Hillary Fired For “Lying, Unethical Behavior” on Watergate Committee
By Robert Gehl, January 12, 2014. (436 comments)
Hillary Clinton might have a pretty hefty scandal brewing.
It turns when she was an attorney working on the Watergate investigation, she was fired by her supervisor for “lying, unethical behavior.”
Jerry Zeifman, who said he is a lifelong Democrat, was a supervisor for 27-year-old Hillary Rodham on the committee. When the investigation was complete, Zeifman said he fired Hillary and refused to give her a recommendation.
“Because she was a liar,” Zeifman said. “She was an unethical, dishonest lawyer. She conspired to violate the Constitution, the rules of the House, the rules of the committee and the rules of confidentiality.
Dan Calabrese reports:
How could a 27-year-old House staff member do all that? She couldn’t do it by herself, but Zeifman said she was one of several individuals – including Marshall, special counsel John Doar and senior associate special counsel (and future Clinton White House Counsel) Bernard Nussbaum – who engaged in a seemingly implausible scheme to deny Richard Nixon the right to counsel during the investigation.
Why would they want to do that? Because, according to Zeifman, they feared putting Watergate break-in mastermind E. Howard Hunt on the stand to be cross-examined by counsel to the president. Hunt, Zeifman said, had the goods on nefarious activities in the Kennedy Administration that would have made Watergate look like a day at the beach – including Kennedy’s purported complicity in the attempted assassination of Fidel Castro.
The actions of Hillary and her cohorts went directly against the judgment of top Democrats, up to and including then-House Majority Leader Tip O’Neill, that Nixon clearly had the right to counsel. Zeifman says that Hillary, along with Marshall, Nussbaum and Doar, was determined to gain enough votes on the Judiciary Committee to change House rules and deny counsel to Nixon. And in order to pull this off, Zeifman says Hillary wrote a fraudulent legal brief, and confiscated public documents to hide her deception.
The brief involved precedent for representation by counsel during an impeachment proceeding. When Hillary endeavored to write a legal brief arguing there is no right to representation by counsel during an impeachment proceeding, Zeifman says, he told Hillary about the case of Supreme Court Justice William O. Douglas, who faced an impeachment attempt in 1970.
“As soon as the impeachment resolutions were introduced by (then-House Minority Leader Gerald) Ford, and they were referred to the House Judiciary Committee, the first thing Douglas did was hire himself a lawyer,” Zeifman said.
The Judiciary Committee allowed Douglas to keep counsel, thus establishing the precedent.
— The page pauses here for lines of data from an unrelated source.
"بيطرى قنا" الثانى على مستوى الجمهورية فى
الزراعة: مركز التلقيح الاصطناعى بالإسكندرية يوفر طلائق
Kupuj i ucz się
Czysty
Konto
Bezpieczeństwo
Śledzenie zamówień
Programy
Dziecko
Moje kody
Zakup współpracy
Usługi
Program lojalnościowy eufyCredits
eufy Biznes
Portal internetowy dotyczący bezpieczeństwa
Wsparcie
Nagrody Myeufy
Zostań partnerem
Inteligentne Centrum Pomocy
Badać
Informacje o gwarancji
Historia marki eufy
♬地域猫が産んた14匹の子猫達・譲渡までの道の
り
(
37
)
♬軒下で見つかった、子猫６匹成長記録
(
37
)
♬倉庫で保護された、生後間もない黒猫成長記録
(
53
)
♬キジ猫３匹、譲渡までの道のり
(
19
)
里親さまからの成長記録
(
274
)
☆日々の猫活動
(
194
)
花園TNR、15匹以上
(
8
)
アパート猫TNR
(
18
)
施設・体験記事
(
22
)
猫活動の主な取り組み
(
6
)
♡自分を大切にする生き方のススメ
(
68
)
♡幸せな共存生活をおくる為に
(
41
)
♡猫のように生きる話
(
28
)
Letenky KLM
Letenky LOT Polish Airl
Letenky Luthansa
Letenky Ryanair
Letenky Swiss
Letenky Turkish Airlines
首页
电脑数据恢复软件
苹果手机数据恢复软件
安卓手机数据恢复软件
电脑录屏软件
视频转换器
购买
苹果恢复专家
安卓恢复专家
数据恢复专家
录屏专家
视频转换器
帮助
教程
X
Zeifman says he told Hillary that all the documents establishing this fact were in the Judiciary Committee’s public files. So what did Hillary do?
“Hillary then removed all the Douglas files to the offices where she was located, which at that time was secured and inaccessible to the public,” Zeifman said. Hillary then proceeded to write a legal brief arguing there was no precedent for the right to representation by counsel during an impeachment proceeding – as if the Douglas case had never occurred.
The brief was so fraudulent and ridiculous, Zeifman believes Hillary would have been disbarred if she had submitted it to a judge.
Zeifman says that if Hillary, Marshall, Nussbaum and Doar had succeeded, members of the House Judiciary Committee would have also been denied the right to cross-examine witnesses, and denied the opportunity to even participate in the drafting of articles of impeachment against Nixon.
Of course, Nixon’s resignation rendered the entire issue moot, ending Hillary’s career on the Judiciary Committee staff in a most undistinguished manner. Zeifman says he was urged by top committee members to keep a diary of everything that was happening. He did so, and still has the diary if anyone wants to check the veracity of his story. Certainly, he could not have known in 1974 that diary entries about a young lawyer named Hillary Rodham would be of interest to anyone 34 years later.